Hot girl at the Cafe

I have given this some thought, and I have a personal story to share that may help you. One time I walked up to the most attractive lady in an establishment and asked for her number, and she gave it to me. We went out that weekend. Bear in mind that she was flirting with me a few days prior. Now, the variables in my experience may contrast with the variables in your scenario. Nevertheless, Audentes Fortuna Iuvat.
 
What suburb of Sydney Lat?

I'll need to go & evaluate.
 
Kill something in front of her, chicks dig that.
 
Or just take her for a fang on your scooter Lat.

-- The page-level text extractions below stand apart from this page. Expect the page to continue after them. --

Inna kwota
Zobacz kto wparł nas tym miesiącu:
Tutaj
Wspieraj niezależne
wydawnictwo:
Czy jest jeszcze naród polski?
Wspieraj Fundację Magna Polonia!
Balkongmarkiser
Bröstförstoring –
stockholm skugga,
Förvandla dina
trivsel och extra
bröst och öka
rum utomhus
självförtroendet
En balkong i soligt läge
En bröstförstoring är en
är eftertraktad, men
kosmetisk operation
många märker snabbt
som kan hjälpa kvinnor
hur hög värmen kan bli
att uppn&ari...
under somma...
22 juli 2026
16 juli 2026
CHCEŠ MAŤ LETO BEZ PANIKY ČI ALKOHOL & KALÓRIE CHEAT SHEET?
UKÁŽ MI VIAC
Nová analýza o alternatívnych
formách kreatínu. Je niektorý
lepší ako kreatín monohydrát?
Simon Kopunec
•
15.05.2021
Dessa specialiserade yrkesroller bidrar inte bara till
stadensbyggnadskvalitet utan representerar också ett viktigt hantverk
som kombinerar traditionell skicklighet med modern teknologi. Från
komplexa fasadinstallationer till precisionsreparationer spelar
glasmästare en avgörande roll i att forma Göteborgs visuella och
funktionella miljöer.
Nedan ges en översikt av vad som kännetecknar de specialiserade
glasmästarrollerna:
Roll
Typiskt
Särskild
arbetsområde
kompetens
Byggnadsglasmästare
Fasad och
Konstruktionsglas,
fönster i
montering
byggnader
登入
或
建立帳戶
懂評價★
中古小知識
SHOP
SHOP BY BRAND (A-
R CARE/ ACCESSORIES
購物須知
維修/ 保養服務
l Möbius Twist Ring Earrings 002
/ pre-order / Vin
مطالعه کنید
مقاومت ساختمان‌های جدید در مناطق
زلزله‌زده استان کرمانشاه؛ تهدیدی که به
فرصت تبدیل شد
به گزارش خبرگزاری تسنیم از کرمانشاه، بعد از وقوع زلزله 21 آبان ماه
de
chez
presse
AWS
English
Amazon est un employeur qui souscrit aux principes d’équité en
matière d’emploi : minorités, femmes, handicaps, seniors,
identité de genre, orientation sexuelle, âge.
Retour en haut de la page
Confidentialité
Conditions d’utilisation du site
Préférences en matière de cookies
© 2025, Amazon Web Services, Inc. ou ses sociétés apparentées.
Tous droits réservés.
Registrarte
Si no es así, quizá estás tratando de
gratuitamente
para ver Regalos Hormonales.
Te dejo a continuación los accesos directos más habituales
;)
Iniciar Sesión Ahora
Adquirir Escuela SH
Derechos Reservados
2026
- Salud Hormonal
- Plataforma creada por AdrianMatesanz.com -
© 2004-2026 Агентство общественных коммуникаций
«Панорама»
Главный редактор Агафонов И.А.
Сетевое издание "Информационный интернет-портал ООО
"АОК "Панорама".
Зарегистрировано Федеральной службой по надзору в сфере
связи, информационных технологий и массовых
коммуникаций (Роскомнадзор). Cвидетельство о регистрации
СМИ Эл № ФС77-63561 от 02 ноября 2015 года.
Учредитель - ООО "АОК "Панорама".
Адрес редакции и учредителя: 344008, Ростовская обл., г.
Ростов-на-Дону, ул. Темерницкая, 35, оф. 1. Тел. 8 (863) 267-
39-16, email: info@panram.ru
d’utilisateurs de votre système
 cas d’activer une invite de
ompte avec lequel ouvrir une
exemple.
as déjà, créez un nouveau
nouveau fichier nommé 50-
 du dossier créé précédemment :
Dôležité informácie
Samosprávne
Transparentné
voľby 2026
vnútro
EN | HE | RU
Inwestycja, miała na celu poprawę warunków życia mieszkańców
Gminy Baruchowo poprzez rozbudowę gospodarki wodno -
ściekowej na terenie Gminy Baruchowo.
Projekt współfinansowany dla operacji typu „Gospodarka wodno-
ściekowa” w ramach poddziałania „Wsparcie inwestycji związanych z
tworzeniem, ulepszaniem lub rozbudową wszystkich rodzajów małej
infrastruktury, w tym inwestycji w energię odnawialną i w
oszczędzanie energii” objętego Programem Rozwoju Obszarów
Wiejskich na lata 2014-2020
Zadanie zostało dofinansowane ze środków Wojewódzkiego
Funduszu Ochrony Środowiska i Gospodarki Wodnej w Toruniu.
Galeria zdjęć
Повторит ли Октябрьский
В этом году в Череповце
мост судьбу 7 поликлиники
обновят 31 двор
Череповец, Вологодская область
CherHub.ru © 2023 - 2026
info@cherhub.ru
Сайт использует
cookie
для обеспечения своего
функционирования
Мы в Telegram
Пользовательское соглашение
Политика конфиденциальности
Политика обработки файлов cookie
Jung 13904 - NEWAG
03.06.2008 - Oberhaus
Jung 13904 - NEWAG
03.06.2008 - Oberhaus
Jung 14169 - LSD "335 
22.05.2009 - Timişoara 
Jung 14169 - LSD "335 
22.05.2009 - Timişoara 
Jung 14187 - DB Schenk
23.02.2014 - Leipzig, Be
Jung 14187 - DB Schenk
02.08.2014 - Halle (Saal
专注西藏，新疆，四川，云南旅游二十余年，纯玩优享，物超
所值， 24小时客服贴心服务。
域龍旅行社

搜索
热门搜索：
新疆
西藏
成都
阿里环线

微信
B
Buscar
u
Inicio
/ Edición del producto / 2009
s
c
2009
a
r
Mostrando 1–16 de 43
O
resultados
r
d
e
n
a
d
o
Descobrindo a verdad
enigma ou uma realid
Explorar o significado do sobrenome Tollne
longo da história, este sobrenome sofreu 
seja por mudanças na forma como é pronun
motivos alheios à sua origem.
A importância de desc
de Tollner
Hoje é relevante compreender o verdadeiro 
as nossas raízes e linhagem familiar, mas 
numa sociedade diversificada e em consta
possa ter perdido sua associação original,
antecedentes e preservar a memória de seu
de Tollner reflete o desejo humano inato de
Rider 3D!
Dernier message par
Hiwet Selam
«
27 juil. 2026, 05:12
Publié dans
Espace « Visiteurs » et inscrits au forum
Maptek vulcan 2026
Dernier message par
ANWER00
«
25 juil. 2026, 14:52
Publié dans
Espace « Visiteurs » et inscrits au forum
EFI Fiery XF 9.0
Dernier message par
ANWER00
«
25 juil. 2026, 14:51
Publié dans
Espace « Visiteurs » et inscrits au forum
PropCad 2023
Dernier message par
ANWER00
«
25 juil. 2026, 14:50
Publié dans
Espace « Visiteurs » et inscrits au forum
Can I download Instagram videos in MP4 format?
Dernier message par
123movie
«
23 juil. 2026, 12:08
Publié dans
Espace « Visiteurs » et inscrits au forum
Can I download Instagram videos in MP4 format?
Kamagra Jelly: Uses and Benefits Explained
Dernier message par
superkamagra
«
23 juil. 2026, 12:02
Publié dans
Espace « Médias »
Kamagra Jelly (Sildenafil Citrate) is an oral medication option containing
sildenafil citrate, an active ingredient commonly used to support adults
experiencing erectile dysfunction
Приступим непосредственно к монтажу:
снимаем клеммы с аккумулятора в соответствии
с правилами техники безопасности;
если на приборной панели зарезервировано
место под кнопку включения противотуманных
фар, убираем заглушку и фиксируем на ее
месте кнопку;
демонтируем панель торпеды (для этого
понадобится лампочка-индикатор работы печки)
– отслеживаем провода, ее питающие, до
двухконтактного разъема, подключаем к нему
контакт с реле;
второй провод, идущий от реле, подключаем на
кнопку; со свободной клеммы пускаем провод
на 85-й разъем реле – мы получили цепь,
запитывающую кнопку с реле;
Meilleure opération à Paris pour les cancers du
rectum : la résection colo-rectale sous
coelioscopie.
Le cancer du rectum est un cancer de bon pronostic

She'll love you long time.
 
i like my coffee like how i like my slaves







free
 
ask for her number
send her a dick pic
????????
PROFIT
 
Yup. Perfect move. If there's one quality a girl wants in a guy, it's lactose intolerance.

But if she's also lactose intolerant...Boom. Instant connection.

You can talk about lactaid, black coffee, upset stomachs, farts...
 
Ask her if she wants to get a cup of coffee.

LMAO.
 
Ask her out for a cup of coffee, and tell her you have a bunch of coke (the white stuff) back at your place.
 
Flare your lats.

If you asked these questions in the goddamn pub, you'd be enjoying a post coital smoke by now.
 
Ask her out for a cup of coffee, and tell her you have a bunch of coke (the white stuff) back at your place.

I like how you took what I was thinking and made it better. It was like I was the inventor of the hamburger and you came along and said, "Why not add cheese?"

Bravo, Dudley. Bravo.
 
Read thread title.

Click link.

No pic.

Abe-Simpson-walking-in-and-out-t-1.gif
 
Pics or didn't happen

Or what didn't happen? I didn't say anything did happen yet.

What suburb of Sydney Lat?

I'll need to go & evaluate.

Ha yeah right bro. Find your own hawt barista to stalk.

Or just take her for a fang on your scooter Lat.

She'll love you long time.

Sold the scooter ages ago. I'll take her for a piggy back ride instead.

ask for her number
send her a dick pic
????????
PROFIT

Tell her you want to aerate her milk with your steam wand

These are the kind of suggestions I came for. Thank you mayberry.
 
Flare your lats.

If you asked these questions in the goddamn pub, you'd be enjoying a post coital smoke by now.

Yeah good point I'll post the link.

And the lats are always flaring :cool:
 
A barista?

Put on your finest hipster glasses, grow an ironic mustache and ask her if she wants to see the newest modern art exhibit.
 
Next time you go there, sit somewhere and creepily take a pic of her from the sides.
 
Lat, why you afraid to tell us where she works?

I'm only wanting to check her out for evaluation purposes.